- What needs to be done -
From the data that follows, copy every line holding the string "Right".

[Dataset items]
○ ○ ○ ○

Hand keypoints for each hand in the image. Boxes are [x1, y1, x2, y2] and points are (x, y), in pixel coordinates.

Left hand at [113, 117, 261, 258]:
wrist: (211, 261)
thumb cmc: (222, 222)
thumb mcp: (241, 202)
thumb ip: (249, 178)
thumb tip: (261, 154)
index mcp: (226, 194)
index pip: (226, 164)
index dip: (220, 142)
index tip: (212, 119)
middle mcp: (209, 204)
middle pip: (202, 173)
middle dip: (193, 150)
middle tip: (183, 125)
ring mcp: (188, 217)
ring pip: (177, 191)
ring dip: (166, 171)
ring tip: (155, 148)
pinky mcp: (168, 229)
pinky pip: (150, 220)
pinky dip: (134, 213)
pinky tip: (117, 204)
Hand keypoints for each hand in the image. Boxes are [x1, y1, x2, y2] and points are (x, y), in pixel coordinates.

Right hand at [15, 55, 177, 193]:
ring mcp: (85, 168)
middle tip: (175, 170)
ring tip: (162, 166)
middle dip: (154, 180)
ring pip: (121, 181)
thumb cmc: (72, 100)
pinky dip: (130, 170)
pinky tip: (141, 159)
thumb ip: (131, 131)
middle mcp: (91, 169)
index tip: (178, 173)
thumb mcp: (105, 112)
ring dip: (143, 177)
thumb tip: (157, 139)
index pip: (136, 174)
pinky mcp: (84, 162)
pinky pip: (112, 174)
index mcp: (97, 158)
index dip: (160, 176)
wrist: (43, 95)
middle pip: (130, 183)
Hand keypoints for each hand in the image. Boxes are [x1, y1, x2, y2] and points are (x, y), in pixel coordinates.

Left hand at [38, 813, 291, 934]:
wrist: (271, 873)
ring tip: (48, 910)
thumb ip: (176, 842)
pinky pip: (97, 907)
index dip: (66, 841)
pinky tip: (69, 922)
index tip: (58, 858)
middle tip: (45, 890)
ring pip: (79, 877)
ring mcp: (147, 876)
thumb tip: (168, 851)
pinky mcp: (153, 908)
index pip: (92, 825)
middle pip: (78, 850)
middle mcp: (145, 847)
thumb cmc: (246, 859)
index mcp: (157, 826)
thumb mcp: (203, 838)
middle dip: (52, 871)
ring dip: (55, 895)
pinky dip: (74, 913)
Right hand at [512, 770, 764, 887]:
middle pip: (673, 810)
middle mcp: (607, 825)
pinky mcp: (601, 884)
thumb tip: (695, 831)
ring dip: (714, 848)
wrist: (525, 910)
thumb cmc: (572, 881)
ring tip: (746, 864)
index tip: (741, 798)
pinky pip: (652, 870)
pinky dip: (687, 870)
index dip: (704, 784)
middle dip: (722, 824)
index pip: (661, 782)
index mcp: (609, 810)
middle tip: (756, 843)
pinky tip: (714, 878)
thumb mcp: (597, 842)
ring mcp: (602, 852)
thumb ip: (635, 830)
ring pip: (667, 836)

○ ○ ○ ○

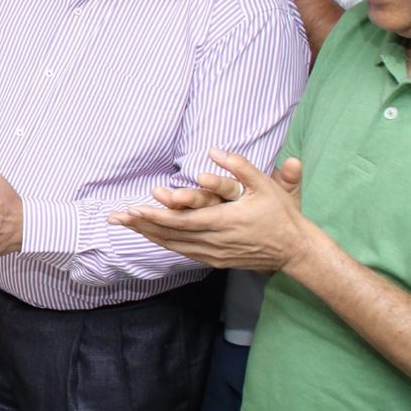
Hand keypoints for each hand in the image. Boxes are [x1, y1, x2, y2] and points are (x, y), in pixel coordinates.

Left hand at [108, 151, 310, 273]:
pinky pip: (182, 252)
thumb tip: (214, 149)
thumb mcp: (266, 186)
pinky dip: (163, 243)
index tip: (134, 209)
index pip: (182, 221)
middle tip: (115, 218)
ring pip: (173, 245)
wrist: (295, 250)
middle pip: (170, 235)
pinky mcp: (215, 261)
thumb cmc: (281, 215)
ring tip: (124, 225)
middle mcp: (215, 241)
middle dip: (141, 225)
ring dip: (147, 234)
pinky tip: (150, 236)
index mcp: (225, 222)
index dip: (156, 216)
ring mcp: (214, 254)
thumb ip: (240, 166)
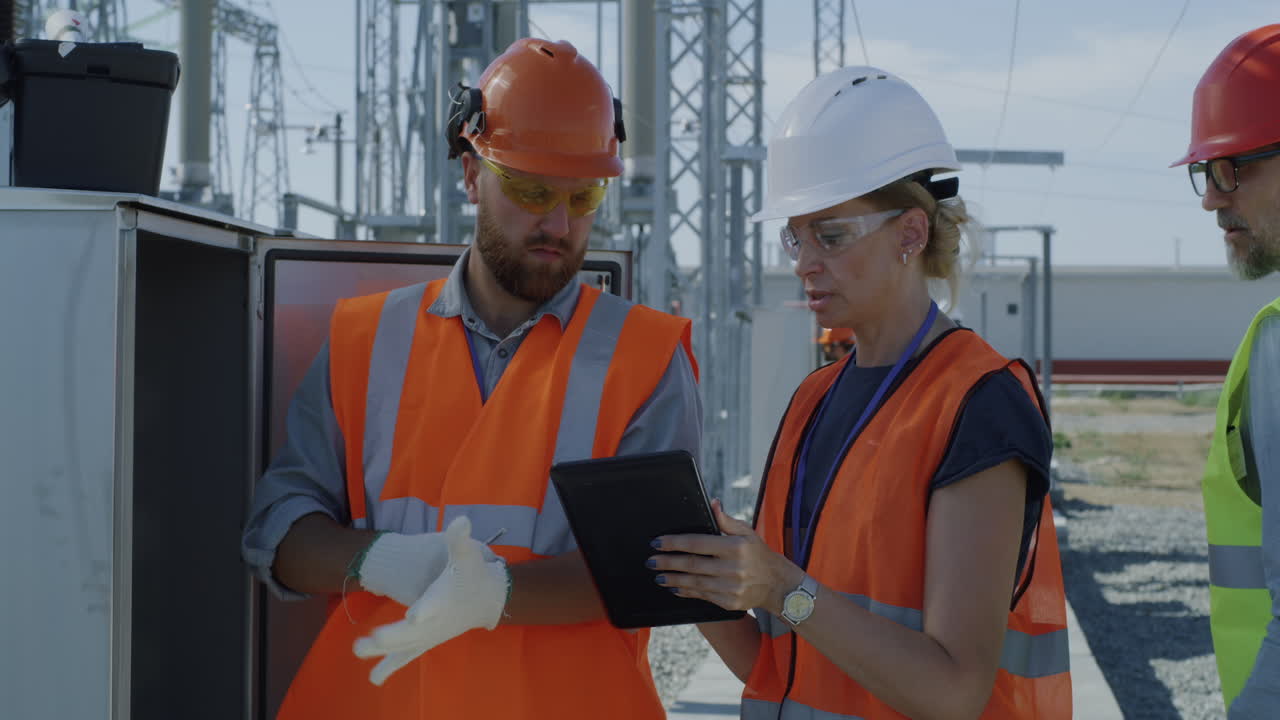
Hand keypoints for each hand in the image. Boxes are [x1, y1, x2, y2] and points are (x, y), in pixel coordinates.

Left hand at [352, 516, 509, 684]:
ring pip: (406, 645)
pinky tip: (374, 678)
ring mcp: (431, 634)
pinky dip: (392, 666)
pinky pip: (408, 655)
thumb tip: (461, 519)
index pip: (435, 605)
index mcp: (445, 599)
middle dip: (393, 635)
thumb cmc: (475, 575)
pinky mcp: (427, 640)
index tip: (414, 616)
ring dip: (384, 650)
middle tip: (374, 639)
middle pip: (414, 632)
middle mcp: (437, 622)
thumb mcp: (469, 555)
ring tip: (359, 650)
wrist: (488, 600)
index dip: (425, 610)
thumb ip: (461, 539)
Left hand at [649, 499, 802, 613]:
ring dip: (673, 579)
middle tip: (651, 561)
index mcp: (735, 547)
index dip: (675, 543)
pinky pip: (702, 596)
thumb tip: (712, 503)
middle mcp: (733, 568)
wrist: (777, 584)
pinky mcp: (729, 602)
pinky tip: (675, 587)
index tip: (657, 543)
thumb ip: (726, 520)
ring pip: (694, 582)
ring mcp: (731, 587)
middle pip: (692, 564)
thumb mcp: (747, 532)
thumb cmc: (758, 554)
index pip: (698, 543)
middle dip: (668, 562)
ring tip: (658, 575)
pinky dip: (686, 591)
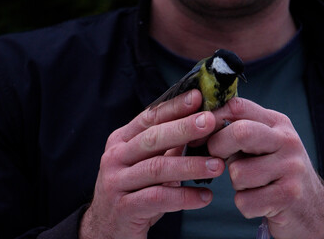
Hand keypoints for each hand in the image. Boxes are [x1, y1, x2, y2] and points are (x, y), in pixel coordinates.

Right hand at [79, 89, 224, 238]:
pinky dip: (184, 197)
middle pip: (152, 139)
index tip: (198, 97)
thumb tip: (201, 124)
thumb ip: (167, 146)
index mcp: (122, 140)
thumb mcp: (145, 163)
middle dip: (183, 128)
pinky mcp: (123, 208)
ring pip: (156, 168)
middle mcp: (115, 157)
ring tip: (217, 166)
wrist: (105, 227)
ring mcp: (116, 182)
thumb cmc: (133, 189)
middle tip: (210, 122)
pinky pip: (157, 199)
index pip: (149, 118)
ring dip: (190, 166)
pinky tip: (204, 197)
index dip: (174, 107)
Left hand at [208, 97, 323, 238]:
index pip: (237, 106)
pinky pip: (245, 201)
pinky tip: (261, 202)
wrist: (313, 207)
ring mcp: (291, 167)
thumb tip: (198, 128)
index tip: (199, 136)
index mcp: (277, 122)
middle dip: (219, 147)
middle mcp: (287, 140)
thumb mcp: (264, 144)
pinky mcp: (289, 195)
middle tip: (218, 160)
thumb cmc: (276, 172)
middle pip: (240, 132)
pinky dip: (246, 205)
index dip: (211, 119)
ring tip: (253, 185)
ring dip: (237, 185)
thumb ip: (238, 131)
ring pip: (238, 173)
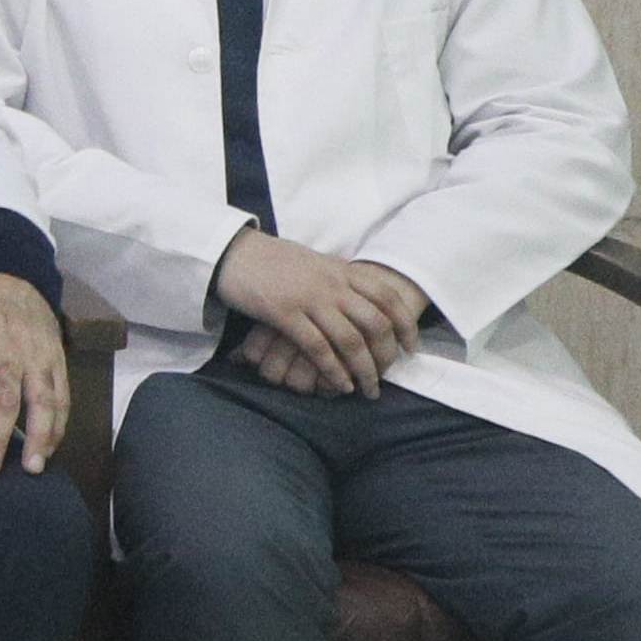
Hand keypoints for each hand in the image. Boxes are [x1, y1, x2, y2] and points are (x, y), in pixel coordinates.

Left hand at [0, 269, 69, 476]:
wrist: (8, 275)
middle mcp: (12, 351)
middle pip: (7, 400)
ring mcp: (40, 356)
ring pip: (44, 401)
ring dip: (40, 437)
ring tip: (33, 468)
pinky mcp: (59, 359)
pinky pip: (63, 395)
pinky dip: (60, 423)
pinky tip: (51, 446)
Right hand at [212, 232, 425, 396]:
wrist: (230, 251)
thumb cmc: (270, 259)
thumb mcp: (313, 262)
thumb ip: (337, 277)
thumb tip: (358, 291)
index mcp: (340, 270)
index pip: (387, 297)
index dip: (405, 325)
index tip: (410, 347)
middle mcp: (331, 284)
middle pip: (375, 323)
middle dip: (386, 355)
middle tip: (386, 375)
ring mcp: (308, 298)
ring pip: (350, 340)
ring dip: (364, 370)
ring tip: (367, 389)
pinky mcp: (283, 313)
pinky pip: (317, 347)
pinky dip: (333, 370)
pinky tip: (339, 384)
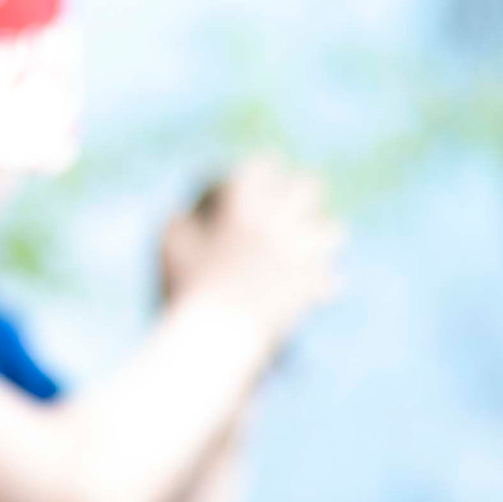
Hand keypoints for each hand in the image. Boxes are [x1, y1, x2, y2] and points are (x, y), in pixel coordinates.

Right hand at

○ ○ ○ ○

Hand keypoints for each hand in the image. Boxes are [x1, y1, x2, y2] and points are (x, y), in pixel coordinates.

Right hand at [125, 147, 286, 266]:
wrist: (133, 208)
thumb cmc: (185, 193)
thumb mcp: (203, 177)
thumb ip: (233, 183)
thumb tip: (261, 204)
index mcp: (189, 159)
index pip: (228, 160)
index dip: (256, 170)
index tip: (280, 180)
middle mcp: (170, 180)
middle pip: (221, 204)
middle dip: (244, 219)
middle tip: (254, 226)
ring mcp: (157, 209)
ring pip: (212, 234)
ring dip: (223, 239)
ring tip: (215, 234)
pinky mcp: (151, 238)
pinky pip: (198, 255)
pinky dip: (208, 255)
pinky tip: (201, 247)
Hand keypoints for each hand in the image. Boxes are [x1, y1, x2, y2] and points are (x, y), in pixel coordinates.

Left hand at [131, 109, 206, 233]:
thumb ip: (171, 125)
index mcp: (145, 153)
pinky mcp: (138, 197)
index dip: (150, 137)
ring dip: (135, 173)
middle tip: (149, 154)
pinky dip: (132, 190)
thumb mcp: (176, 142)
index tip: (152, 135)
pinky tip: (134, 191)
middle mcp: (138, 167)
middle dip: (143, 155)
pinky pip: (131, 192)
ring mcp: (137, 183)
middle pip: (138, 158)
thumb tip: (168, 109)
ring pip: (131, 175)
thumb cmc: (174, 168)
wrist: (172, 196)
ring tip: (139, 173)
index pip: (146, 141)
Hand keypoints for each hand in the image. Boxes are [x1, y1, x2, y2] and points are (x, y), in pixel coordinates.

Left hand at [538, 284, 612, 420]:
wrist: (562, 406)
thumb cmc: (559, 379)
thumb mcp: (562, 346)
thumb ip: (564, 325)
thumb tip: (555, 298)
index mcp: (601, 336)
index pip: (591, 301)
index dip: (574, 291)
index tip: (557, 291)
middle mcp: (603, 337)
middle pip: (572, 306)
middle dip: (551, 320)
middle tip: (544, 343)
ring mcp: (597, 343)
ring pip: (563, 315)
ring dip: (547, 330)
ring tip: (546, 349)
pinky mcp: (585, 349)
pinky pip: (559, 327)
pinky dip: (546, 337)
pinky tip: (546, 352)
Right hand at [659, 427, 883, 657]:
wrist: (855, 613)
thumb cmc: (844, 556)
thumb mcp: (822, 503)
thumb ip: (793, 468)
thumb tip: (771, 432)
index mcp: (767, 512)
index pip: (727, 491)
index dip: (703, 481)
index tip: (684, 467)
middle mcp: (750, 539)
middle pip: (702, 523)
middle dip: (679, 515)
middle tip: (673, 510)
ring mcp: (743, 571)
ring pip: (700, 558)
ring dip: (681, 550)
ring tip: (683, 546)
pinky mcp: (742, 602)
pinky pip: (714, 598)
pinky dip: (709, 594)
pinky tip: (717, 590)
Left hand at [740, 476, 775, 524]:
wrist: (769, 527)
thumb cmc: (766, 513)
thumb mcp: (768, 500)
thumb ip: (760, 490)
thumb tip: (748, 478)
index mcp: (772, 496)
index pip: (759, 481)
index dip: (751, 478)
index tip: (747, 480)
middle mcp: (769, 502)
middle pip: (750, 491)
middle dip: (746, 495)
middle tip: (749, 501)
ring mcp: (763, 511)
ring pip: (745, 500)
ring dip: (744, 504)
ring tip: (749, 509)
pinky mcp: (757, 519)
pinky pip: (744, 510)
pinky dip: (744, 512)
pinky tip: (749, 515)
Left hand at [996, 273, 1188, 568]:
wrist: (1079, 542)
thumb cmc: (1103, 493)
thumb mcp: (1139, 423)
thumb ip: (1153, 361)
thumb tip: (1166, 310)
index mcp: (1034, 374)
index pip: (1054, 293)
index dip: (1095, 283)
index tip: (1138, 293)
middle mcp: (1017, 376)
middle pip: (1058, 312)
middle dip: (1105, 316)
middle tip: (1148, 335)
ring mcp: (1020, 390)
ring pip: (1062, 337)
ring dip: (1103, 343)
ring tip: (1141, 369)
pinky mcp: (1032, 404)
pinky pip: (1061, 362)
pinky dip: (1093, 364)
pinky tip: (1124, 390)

○ ○ ○ ○

- Exercise output -
Right hand at [15, 55, 177, 193]:
Right hand at [512, 770, 764, 887]:
Right hand at [79, 89, 224, 238]:
Right hand at [212, 232, 425, 396]:
Right hand at
Right hand at [125, 147, 286, 266]:
Right hand at [659, 427, 883, 657]:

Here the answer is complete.